--- BRANO ---
La brutta bellezza: Roma – Un dialogo


È con me Jep Gambardella, lo splendido personaggio del film di Paolo Sorrentino “La Grande Bellezza”, al quale pongo alcune domande.
«Jep, mi ha colpito che nel film lei non parli mai della politica, né incontri i suoi personaggi. Come mai?»
Lui mi guarda con l’espressione distaccata, ma di chi è in grado di raccordare con precisione tutto ad altri elementi già visti: un’attenzione tesa, ma estremamente rilassata.
Non prima di aver ostentatamente assaporato un’altra boccata di fumo, con lenta voluttà provocatoria (però mi aveva chiesto se mi dava fastidio se fumava), mi fa: «E chi gliel’ha detto? In quelle feste o c’erano gente dello spettacolo, o c’erano politici: tanto tra le due di categorie di tizii confini sono diventate così labili … »
«Cosa mi vorrebbe dire: le solite riflessioni sulla società-spettacolo?», riprendo io, forse con un eccesso di sicurezza.
E infatti Jep guardandomi con una punta di condiscendenza, riprende: «Lei non mi sembra così giovanotto … – da essere così impulsivo, continuo mentalmente io: ma non lui che lascia in sospeso –  da non essersi reso conto – continua dopo una breve pausa, sia per inalare con evidente piacere il fumo della ennesima sigaretta, sia per concedere a me il tempo di riflettere sulla sciocchezza che gli avrei attribuito – che il cambiamento antropologico avvenuto è ormai irreversibile.
E non solo nei ceti, diciamo così, una volta marginali, ma in tutta la società: in ogni sua articolazione. Politica, politica: ma cos’è?», domanda quasi sorridendo ma in realtà a se stesso.
Riprende: «Io non la vedo da nessuna parte. O meglio la vedo così da tutte le parti, che è come se non la vedessi  per niente …»
E qui si ferma, sia per continuare a inalare il beato fumo; sia per riflettere sulle stesse sue parole: magari aspettandosi che l’intervistatore intervenga…
E difatti: «Certo – faccio io – si è perso ogni senso di narrazione …»
Ma appena pronuncio queste parole, vedo Jep quasi sbuffare: «Narrazioni, idee, magari conflitti? Ma che dice? Qui nessuno sa di cosa parliamo; nessuno sa cosa dire. Tutto è stato talmente tutto vangato e rivangato . .. E allora i politici si camuffano: diventano più umani degli umani … Si confondono tra i comuni gaudenti: anzi, lo vogliono diventare più degli altri. Perciò sono loro i veri animatori di quelle feste che si vedono nel film … »
«E lei come si pone?», intervengo per sollecitare un qualche rigurgito morale …
«Giovanotto, anche se siamo coetanei, lei mi sembra venire da un altro mondo … E come vuole che mi ponga: osservo, partecipo senza partecipare; se mi richiedono pareri intervengo: ma è la bruttezza a dominare, in questa gente… Sono i valori della bruttezza che loro perseguono … »
«In che senso?», incalzo forse perché vedo uno spiraglio critico.
--- SEZIONE DATI ---
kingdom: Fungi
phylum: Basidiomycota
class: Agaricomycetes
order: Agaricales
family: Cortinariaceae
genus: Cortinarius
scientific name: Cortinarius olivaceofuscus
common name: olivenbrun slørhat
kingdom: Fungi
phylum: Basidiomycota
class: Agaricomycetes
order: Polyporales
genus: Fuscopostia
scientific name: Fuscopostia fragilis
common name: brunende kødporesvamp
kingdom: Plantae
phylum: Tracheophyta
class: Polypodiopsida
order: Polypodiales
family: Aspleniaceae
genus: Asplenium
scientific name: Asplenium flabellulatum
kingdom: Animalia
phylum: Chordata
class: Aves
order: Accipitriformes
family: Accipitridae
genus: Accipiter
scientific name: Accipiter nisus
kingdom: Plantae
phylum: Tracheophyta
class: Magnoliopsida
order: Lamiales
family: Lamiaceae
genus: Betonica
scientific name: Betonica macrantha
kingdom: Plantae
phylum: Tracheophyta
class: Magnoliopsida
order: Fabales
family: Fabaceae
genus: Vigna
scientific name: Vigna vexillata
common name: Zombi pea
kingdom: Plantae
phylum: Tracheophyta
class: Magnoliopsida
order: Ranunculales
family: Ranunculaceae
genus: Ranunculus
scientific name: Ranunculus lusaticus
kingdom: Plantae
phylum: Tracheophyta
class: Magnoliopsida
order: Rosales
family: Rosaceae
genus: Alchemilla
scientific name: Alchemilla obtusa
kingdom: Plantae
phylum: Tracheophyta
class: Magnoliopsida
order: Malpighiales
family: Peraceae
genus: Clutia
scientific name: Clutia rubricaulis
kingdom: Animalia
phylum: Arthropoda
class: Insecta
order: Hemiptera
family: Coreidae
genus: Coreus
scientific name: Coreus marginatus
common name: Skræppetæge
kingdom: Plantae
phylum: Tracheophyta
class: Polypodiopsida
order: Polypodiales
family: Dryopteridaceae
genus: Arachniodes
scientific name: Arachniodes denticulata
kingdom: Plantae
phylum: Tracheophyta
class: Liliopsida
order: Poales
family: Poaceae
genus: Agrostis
---
*CONSEGNA*: Secondo il brano, da quale film viene il personaggio di Jep Gambardella? L'elenco è materiale a sé, separato dal brano.

*SOLUZIONE*: Dal film di Paolo Sorrentino "La Grande Bellezza".